Ketika Lelah Datang, Tapi Ada yang Menopang
Menjadi ketua pondok bukan hanya soal mengatur dan membuat jadwal.
Tapi soal siap tidak tidur ketika teman-teman sudah lelap.
Soal mendengarkan keluhan yang sama, berkali-kali, dengan kesabaran yang tidak boleh berkurang.
Dan soal tetap tersenyum, meski kadang hati sendiri sedang keruh.
Aku tidak selalu kuat. Bahkan seringkali nyaris menyerah.
Tapi ada satu hal yang membuatku bertahan: aku tidak sendiri.
Di sampingku, ada Cak Midin.
Wakil ketua, sahabat, saudara seperjalanan—yang entah bagaimana, selalu tahu kapan aku sedang lelah.
Dia tidak pernah bertanya “kenapa kamu murung?”
Tapi dia bisa datang membawa dua gelas teh panas, lalu duduk diam di sebelahku.
Dan tanpa banyak kata, aku tahu: aku sedang dipahami.
Hari itu berat. Ada santri junior yang kabur ke warung. Ada yang bertengkar karena giliran jaga kamar mandi. Dan aku baru saja ditegur Bapak karena salah menyampaikan informasi ke ustaz pengajar.
Aku duduk lemas. Menunduk lama.
Lalu terdengar langkah pelan di belakangku. Cak Midin duduk tanpa bicara.
Lama kami diam.
Lalu dia berkata pelan:
“Kadang, amanah itu bukan untuk ditanya sanggup atau tidak. Tapi untuk dijalani, meski pelan-pelan.”
Aku menoleh, dan tanpa sadar, air mata menetes.
Bukan karena sedih semata, tapi karena lega.

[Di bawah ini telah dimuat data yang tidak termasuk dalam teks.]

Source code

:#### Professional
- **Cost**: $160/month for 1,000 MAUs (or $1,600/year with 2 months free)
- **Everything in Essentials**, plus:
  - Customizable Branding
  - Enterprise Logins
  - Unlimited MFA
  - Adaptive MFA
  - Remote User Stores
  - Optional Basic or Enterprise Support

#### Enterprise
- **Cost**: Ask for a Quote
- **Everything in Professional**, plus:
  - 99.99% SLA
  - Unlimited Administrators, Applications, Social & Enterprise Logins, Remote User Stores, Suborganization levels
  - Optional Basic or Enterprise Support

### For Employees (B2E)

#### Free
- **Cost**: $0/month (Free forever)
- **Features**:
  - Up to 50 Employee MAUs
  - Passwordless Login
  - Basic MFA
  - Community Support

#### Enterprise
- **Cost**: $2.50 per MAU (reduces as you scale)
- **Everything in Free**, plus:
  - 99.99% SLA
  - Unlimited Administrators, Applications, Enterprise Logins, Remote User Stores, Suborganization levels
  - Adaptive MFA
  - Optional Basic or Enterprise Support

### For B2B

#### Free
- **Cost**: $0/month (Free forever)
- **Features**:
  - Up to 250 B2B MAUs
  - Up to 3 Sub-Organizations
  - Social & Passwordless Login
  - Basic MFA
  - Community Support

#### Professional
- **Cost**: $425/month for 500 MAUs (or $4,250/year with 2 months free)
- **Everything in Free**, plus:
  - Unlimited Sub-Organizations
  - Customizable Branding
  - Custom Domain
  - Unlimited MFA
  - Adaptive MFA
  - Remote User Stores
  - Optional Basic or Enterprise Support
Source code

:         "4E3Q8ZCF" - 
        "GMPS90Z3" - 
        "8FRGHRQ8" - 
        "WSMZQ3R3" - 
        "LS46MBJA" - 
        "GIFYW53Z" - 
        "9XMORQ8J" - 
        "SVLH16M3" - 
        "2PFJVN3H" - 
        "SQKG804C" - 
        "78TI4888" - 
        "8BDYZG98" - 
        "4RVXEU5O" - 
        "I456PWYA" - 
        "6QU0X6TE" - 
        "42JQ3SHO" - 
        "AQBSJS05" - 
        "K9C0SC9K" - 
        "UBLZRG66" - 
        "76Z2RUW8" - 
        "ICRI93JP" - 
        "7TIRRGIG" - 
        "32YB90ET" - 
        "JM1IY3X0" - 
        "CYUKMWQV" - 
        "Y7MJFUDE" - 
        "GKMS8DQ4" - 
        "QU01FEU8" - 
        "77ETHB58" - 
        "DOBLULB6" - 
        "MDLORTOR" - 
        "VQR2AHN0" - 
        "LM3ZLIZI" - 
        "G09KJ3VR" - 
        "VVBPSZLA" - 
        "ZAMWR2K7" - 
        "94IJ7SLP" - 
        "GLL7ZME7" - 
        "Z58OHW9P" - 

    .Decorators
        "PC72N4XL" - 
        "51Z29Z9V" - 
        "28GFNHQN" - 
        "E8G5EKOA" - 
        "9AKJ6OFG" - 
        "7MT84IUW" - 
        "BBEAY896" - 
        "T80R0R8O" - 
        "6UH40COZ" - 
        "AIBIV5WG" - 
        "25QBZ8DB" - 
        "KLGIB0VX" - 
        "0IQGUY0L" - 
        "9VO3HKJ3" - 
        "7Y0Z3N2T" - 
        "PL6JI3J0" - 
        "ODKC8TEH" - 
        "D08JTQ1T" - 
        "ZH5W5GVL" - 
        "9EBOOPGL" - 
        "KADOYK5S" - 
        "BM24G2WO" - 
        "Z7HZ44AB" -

Ada seseorang yang tetap duduk di sampingku, bahkan saat aku sedang tidak bisa menyemangati diriku sendiri.
Aku bukan orang yang pandai bicara panjang. Kadang aku hanya membuka rapat dengan kalimat pendek:
“Hari ini... yuk kita jaga pondok ini dengan hati.”
Sisanya?
Cak Midin yang banyak menjelaskan. Dia tahu bagaimana menyambung kalimatku yang terpotong.
Dia bisa mengatur pembagian tugas dengan bahasa santai tapi tegas.
Dan aku?
Aku belajar dari caranya merangkul teman, tanpa merasa paling tinggi.
Seorang ketua tidak selalu hebat. Tapi kalau dia punya sahabat yang setia di sampingnya, maka langkahnya akan tetap tegak, meski jalannya menanjak.